___ 提示文 ___

経済成長論(成長会計)によれば、経済成長率は労働投入、資本投入、全要素生産性(Total Factor Productivity:TFP)の3つの寄与度に分解できる。TFPは、労働投入と資本投入の寄与度の残差として求められ、技術進歩や生産性向上などを反映する、とされる。
 
人口減少下で我が国が今後も経済成長を図るためには、TFP向上と資本蓄積の進展がクルマの両輪となるべきだ。イノベーションは、この両輪にとって重要な鍵になる、と考えられる。
 
例えば、工場の自動化・スマート化につながる革新的な人工知能(AI)・IoT(モノのインターネット)・ロボットを生産ラインに導入することにより、最先端の中核的工場を国内に構築することは、業務効率化(=プロセス・イノベーション)を通じたTFP向上とともに、設備投資による資本蓄積をもたらす。

イノベーションを通じた社会課題解決

「マネジメントの父」と称されるピーター・F・ドラッカーが説いた「組織の社会的責任」の考え方を踏襲すれば、「あらゆる事業活動を通じた社会問題解決による社会変革(ソーシャルイノベーション)は、営利・非営利を問わず、あらゆる組織の社会的責任である」と言える。
 
従って、営利企業の存在意義も、単なる財サービスの提供ではなく、それを通じた「社会的価値の創出」にこそあるべきであり、経済的リターンありきではなく、社会的ミッションを起点とする発想が求められる。社会的価値の創出としては、例えば、社会におけるライフスタイル変革、ワークスタイル変革・生産性向上、地球環境の維持・向上、貧困削減、地域活性化・社会活力の向上などが挙げられる。
 
企業がイノベーションによる社会的価値の創出と引き換えに経済的リターンを受け取る、ということが在るべき姿であり、社会的価値の創出が経済的リターンに対する「上位概念」である、と考えるべきだ。

___ 記録抜粋 ___

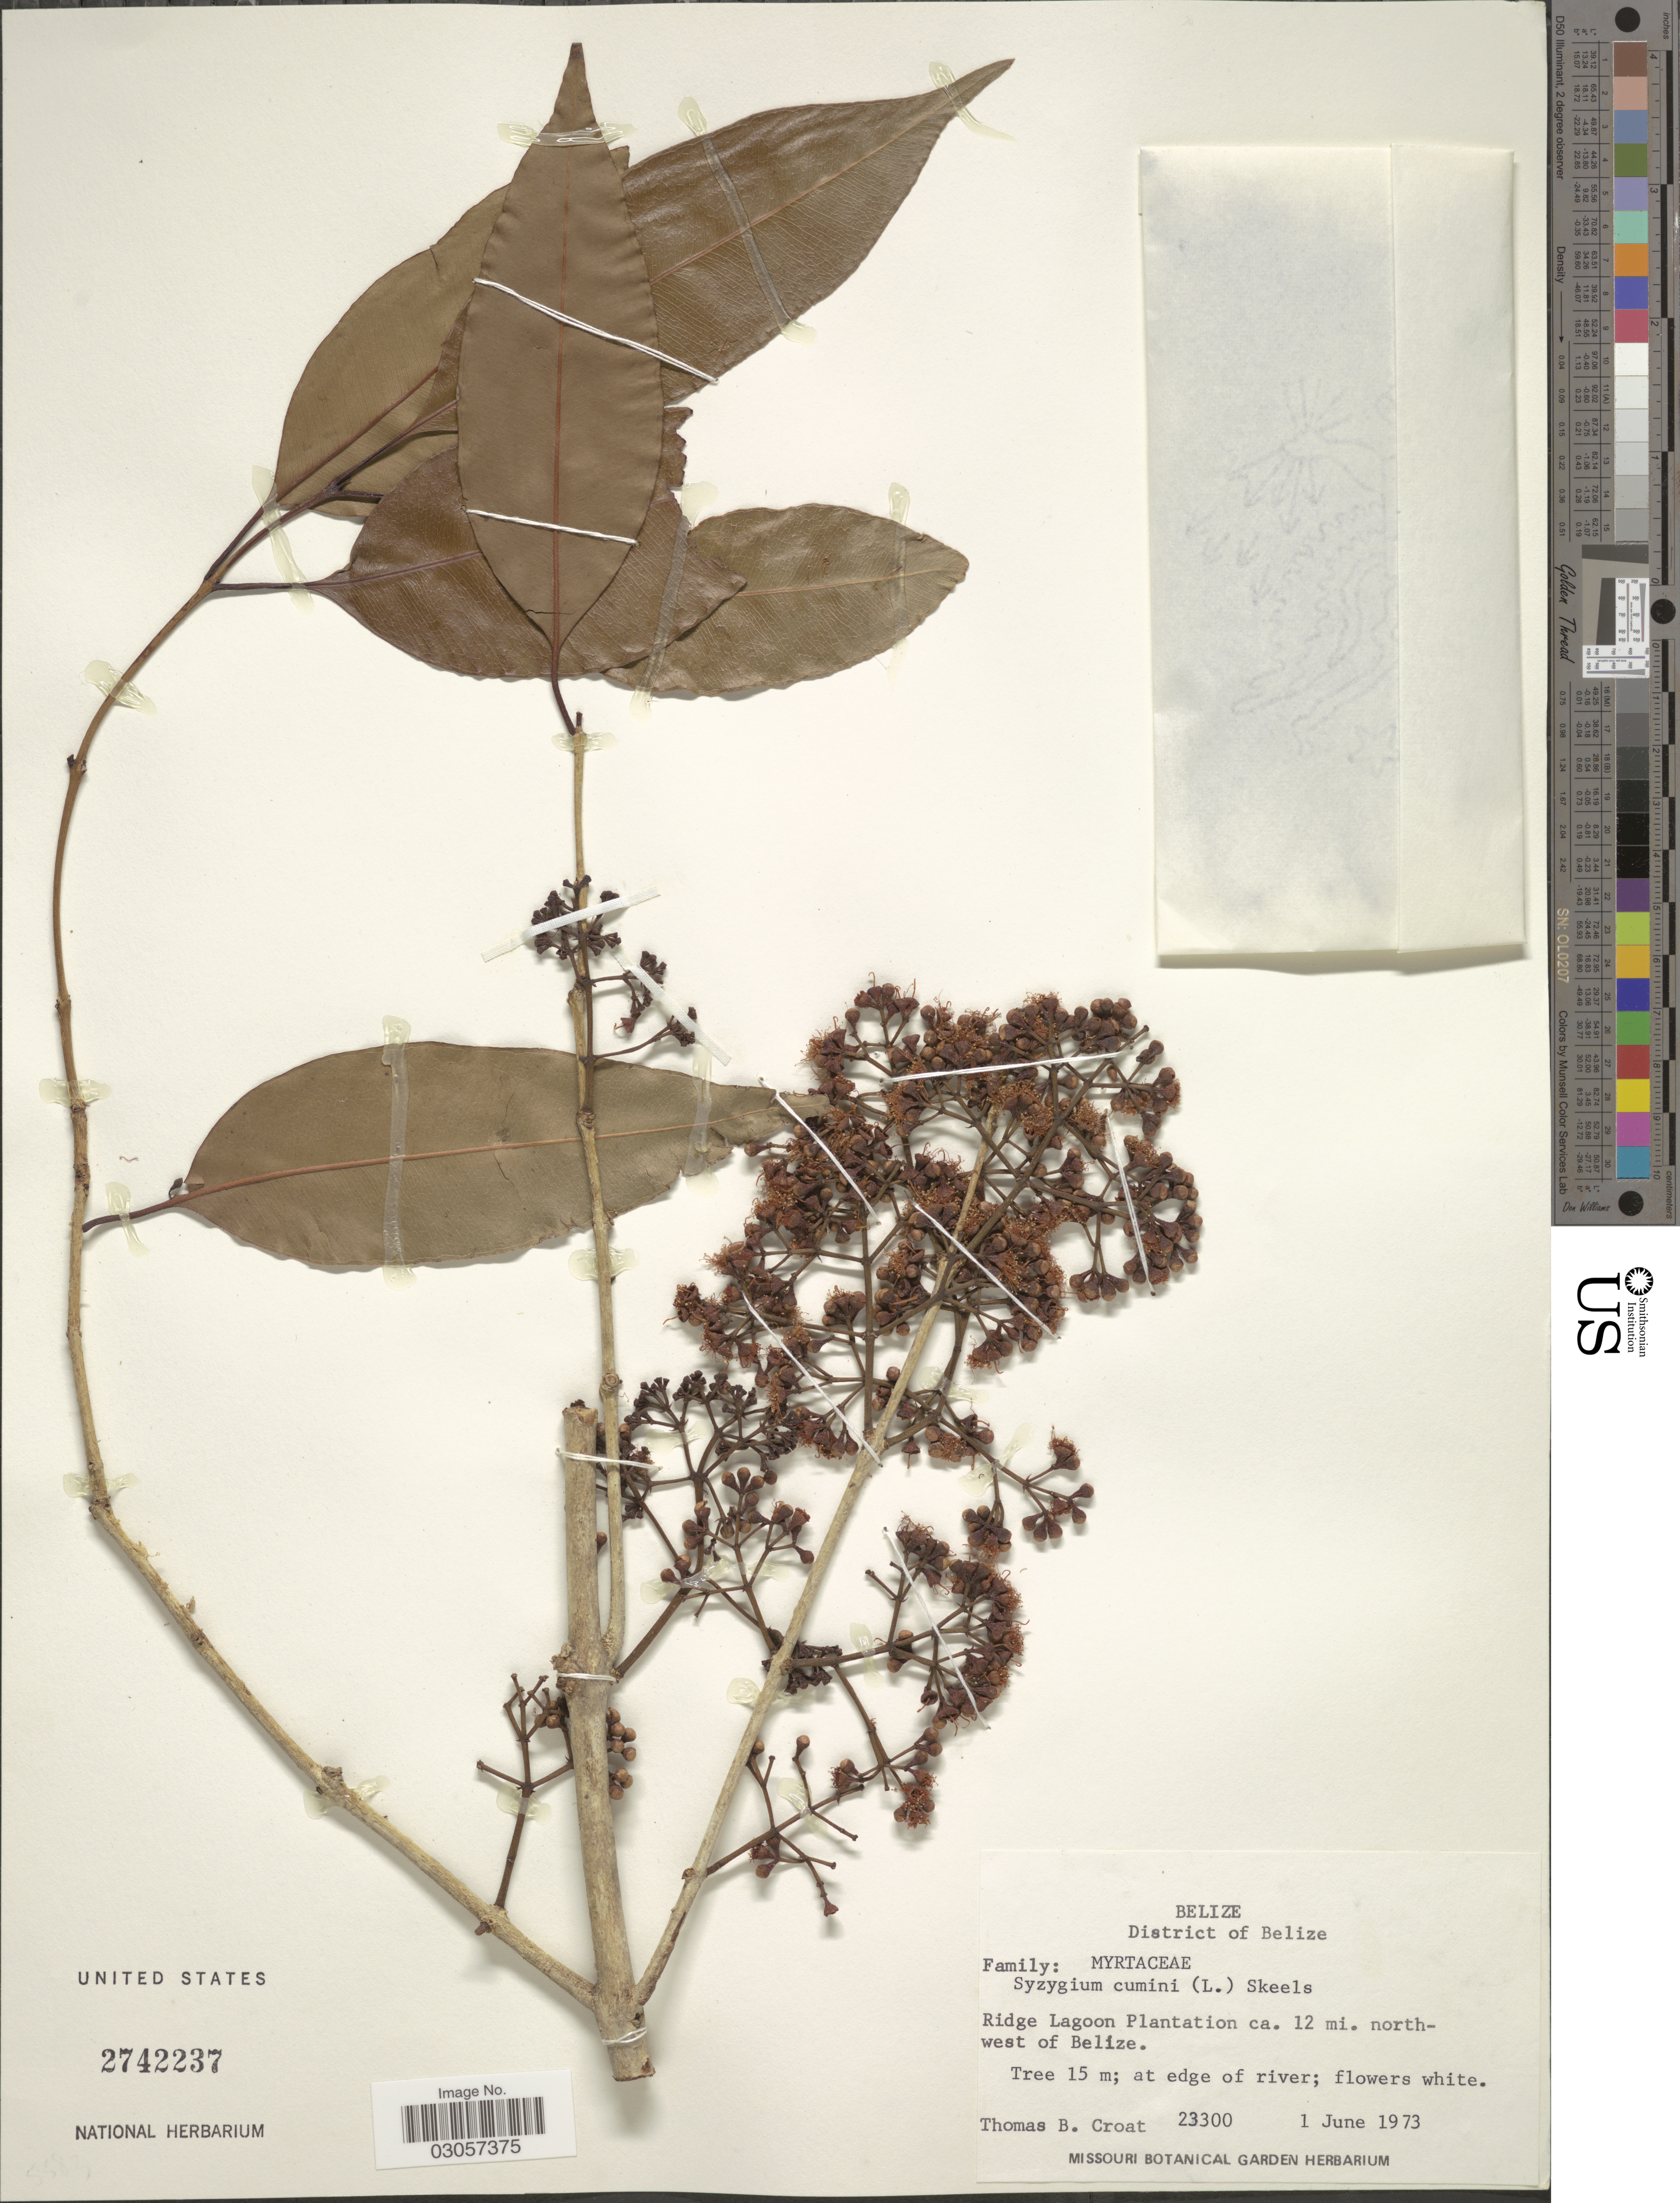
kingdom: Plantae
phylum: Tracheophyta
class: Magnoliopsida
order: Myrtales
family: Myrtaceae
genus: Syzygium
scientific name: Syzygium cumini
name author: (L.) Skeels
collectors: T. B. Croat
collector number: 23300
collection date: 1973-06-01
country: Belize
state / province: Belize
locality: District of Belize, Ridge Lagoon Plantation ca. 12 mi. northwest of Belize.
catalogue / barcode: US 2742237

___

- **課題一覧**:
#1 提示文のうち「人口減少下で我が国が今後も経」から「念」である、と考えるべきだ。」までを、一字一句変えずに書き写してください。
#2 提示文について、次の問いに答えてください。
(a) 成長会計によれば、経済成長率はどの3つの寄与度に分解できますか。
(b) 「組織の社会的責任」の考え方を説いた人物は誰ですか。
(c) 社会的価値の創出は、経済的リターンに対して何であると考えるべきだとされていますか。

- **解答一覧**:
#1
人口減少下で我が国が今後も経済成長を図るためには、TFP向上と資本蓄積の進展がクルマの両輪となるべきだ。イノベーションは、この両輪にとって重要な鍵になる、と考えられる。
 
例えば、工場の自動化・スマート化につながる革新的な人工知能(AI)・IoT(モノのインターネット)・ロボットを生産ラインに導入することにより、最先端の中核的工場を国内に構築することは、業務効率化(=プロセス・イノベーション)を通じたTFP向上とともに、設備投資による資本蓄積をもたらす。

イノベーションを通じた社会課題解決

「マネジメントの父」と称されるピーター・F・ドラッカーが説いた「組織の社会的責任」の考え方を踏襲すれば、「あらゆる事業活動を通じた社会問題解決による社会変革(ソーシャルイノベーション)は、営利・非営利を問わず、あらゆる組織の社会的責任である」と言える。
 
従って、営利企業の存在意義も、単なる財サービスの提供ではなく、それを通じた「社会的価値の創出」にこそあるべきであり、経済的リターンありきではなく、社会的ミッションを起点とする発想が求められる。社会的価値の創出としては、例えば、社会におけるライフスタイル変革、ワークスタイル変革・生産性向上、地球環境の維持・向上、貧困削減、地域活性化・社会活力の向上などが挙げられる。
 
企業がイノベーションによる社会的価値の創出と引き換えに経済的リターンを受け取る、ということが在るべき姿であり、社会的価値の創出が経済的リターンに対する「上位概念」である、と考えるべきだ。

#2
(a) 労働投入、資本投入、全要素生産性(TFP)の3つです。
(b) ピーター・F・ドラッカーです。
(c) 「上位概念」です。